**EXERCISE BRIEF**
Please render the data below as a Markdown table with the columns Row and Line. Start with the line that contains "[bitnami/*] Add license" and continue through the line that contains "[bitnami/zookeeper] Release 11.0.3", leaving out blank lines.
--------------------------------
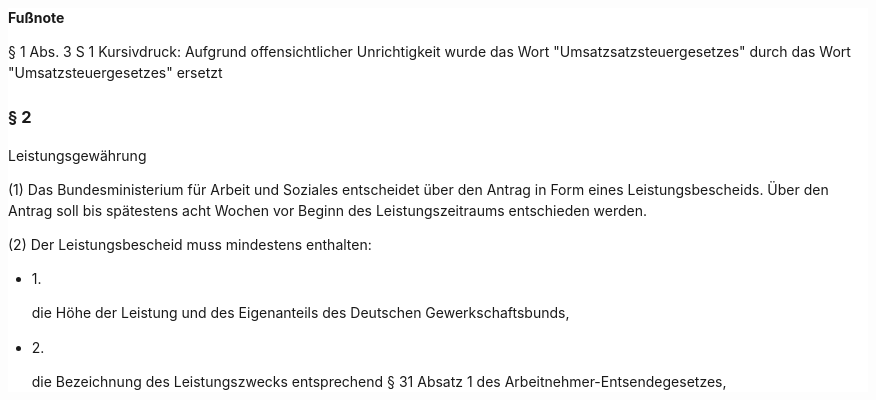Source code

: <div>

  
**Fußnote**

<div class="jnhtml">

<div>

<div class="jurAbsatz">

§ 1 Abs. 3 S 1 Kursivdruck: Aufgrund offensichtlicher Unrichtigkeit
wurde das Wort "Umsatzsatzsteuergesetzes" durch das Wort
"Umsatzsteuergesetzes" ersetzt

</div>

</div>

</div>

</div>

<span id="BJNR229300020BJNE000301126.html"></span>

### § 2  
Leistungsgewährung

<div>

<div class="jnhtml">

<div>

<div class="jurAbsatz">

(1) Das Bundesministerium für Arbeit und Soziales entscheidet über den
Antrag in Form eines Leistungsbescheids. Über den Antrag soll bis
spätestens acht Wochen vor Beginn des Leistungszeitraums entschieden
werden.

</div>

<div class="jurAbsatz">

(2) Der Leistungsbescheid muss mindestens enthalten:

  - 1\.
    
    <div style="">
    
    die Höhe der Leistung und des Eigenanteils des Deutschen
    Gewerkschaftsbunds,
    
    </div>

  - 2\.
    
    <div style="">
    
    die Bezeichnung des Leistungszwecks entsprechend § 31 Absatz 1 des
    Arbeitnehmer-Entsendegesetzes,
--------------------------------
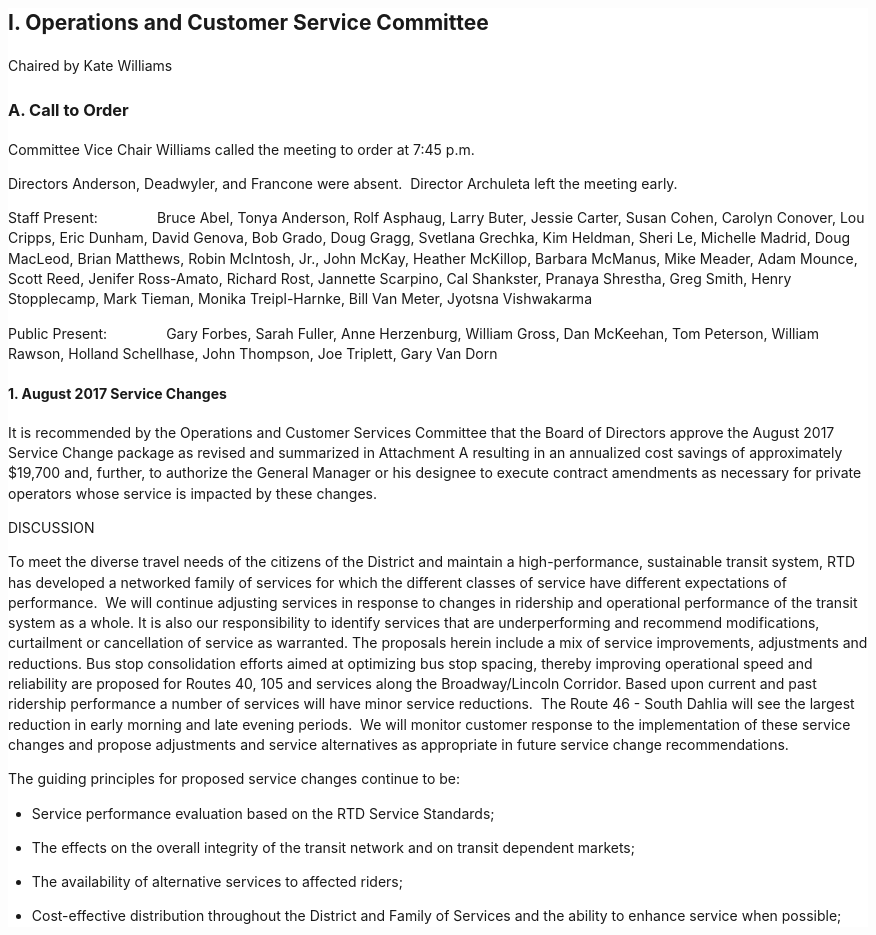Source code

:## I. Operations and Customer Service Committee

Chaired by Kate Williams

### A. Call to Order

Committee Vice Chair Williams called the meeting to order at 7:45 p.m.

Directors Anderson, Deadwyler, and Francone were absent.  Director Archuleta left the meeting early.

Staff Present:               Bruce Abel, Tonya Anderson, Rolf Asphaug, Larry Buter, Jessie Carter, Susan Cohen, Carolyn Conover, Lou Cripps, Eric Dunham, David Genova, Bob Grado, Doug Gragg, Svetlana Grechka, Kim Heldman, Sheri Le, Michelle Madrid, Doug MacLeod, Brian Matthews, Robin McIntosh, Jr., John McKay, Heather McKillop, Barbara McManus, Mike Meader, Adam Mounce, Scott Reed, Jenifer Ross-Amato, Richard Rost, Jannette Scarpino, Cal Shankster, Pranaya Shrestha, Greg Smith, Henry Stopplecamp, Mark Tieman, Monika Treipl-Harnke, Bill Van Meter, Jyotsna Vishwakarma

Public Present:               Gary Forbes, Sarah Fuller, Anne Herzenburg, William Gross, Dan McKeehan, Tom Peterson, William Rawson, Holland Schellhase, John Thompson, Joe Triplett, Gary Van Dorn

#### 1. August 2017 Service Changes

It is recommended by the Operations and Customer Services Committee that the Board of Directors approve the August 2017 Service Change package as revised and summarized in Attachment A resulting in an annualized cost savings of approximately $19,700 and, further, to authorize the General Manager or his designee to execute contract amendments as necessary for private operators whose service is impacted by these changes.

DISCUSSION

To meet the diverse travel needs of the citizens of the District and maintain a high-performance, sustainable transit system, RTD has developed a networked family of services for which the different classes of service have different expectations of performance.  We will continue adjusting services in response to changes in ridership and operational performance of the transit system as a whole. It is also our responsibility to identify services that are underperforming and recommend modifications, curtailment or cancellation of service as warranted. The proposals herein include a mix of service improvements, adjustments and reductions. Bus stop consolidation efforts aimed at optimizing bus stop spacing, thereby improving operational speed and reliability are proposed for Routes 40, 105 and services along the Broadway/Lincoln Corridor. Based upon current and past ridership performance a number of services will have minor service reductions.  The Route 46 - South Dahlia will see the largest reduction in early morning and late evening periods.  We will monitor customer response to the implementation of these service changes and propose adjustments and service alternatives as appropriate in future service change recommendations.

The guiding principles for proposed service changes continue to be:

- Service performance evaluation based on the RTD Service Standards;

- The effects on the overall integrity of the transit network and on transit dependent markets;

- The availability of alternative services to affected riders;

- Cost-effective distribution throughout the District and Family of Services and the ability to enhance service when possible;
--------------------------------
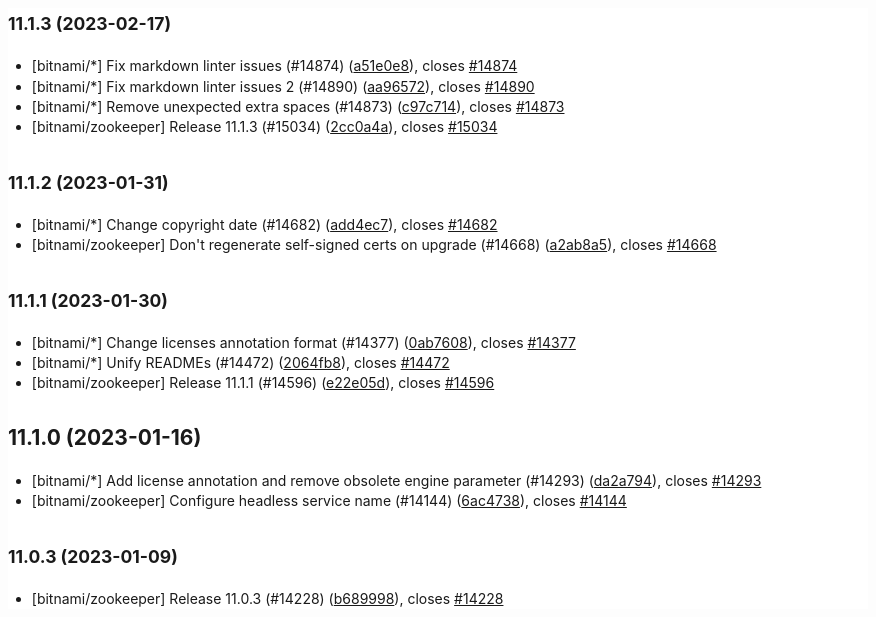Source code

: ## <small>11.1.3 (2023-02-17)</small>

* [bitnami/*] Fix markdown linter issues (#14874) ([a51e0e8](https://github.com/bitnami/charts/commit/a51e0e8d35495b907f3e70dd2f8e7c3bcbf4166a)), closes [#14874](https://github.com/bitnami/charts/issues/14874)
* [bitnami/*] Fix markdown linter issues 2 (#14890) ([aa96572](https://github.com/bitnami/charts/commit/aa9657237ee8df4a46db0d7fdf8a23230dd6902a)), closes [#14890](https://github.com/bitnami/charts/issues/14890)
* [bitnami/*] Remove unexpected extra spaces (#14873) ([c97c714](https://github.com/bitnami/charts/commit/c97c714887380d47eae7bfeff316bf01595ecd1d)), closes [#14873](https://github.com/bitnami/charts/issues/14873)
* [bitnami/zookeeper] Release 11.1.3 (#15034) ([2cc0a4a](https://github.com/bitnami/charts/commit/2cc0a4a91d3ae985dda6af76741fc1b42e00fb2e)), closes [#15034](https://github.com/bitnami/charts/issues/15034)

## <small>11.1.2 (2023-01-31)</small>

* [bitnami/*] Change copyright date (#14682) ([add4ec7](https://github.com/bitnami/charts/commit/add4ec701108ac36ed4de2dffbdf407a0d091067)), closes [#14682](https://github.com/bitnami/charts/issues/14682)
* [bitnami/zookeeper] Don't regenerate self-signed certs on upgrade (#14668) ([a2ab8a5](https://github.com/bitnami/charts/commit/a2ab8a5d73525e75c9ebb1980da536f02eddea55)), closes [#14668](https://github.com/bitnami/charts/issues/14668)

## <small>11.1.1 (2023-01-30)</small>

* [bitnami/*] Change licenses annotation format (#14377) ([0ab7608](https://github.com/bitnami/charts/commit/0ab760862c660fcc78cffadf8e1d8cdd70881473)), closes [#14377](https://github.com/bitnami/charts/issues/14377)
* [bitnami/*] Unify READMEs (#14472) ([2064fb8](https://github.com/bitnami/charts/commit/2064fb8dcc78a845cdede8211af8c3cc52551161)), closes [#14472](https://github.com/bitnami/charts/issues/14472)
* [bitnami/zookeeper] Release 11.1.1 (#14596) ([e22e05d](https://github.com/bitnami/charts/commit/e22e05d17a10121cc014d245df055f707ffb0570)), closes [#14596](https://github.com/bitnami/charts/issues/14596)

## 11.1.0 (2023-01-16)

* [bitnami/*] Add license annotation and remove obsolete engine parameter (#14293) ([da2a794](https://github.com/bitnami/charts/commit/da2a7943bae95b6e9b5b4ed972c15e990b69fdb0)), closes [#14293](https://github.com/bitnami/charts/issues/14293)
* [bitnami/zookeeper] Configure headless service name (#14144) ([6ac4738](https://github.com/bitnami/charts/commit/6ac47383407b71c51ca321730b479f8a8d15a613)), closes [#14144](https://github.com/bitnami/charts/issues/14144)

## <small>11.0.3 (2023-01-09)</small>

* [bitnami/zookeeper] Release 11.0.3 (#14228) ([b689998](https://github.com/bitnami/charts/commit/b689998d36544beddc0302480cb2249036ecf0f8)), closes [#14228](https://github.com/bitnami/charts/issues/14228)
--------------------------------
**ANSWER TO THIS EXERCISE**
| Row | Line |
|---|---|
| 1 | * [bitnami/*] Add license annotation and remove obsolete engine parameter (#14293) ([da2a794](https://github.com/bitnami/charts/commit/da2a7943bae95b6e9b5b4ed972c15e990b69fdb0)), closes [#14293](https://github.com/bitnami/charts/issues/14293) |
| 2 | * [bitnami/zookeeper] Configure headless service name (#14144) ([6ac4738](https://github.com/bitnami/charts/commit/6ac47383407b71c51ca321730b479f8a8d15a613)), closes [#14144](https://github.com/bitnami/charts/issues/14144) |
| 3 | ## <small>11.0.3 (2023-01-09)</small> |
| 4 | * [bitnami/zookeeper] Release 11.0.3 (#14228) ([b689998](https://github.com/bitnami/charts/commit/b689998d36544beddc0302480cb2249036ecf0f8)), closes [#14228](https://github.com/bitnami/charts/issues/14228) |